Le profit énorme que votre ville pourra tirer de cette opération suffit à vous convaincre d'accepter la mission. D'autre part, si vous réussissez, ce voyage sans précédent pourrait permettre le développement de relations constructives entre les diverses communautés qui s'efforcent de faire renaître la civilisation. Vous faites part de votre décision aux deux membres du Conseil et vous leur demandez de commencer, dès à présent, les préparatifs de l'expédition.
Pendant les deux jours qui suivent cet entretien, vous supervisez les transformations effectuées sur Interceptor. Une fois les modifications achevées, la voiture ressemble à un véritable véhicule de combat ! Le jour du départ, vous vérifiez une dernière fois que les armes sont en état de marche et que votre équipement est au complet et soigneusement rangé dans les différents compartiments appropriés. Puis vous parcourez des yeux la liste du matériel : cartes, lampe électrique, trousse de secours, compas magnétique, provisions, eau, un bidon d'essence, deux roues de secours, une bombe anticrevaison et des outils.
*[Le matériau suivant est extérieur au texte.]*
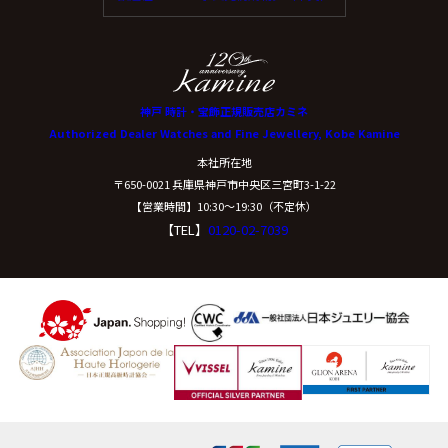
神戸 時計・宝飾正規販売店カミネ
Authorized Dealer Watches and Fine Jewellery, Kobe Kamine
本社所在地
〒650-0021 兵庫県神戸市中央区三宮町3-1-22
【営業時間】10:30〜19:30（不定休）
【TEL】
0120-02-7039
Finalement, vous ajustez l'étui qui soutient votre revolver et vous endossez votre veste en cuir, où sont glissés des munitions et votre poignard. Constatant avec satisfaction que vous êtes fin prêt, vous vous mettez au volant. Par la fente étroite qui fait office de pare-brise, vous apercevez la population de Nouvelle Espérance qui s'est rassemblée pour saluer votre départ. La gorge nouée par l'émotion, vous faites démarrer le moteur de l'Interceptor et vous commencez à rouler lentement vers les portes de la ville. Il y a plus d'un an que vous ne vous êtes pas aventuré hors des murs de Nouvelle Espérance, et vous frémissez d'impatience à la perspective de ce que vous allez découvrir à l'extérieur.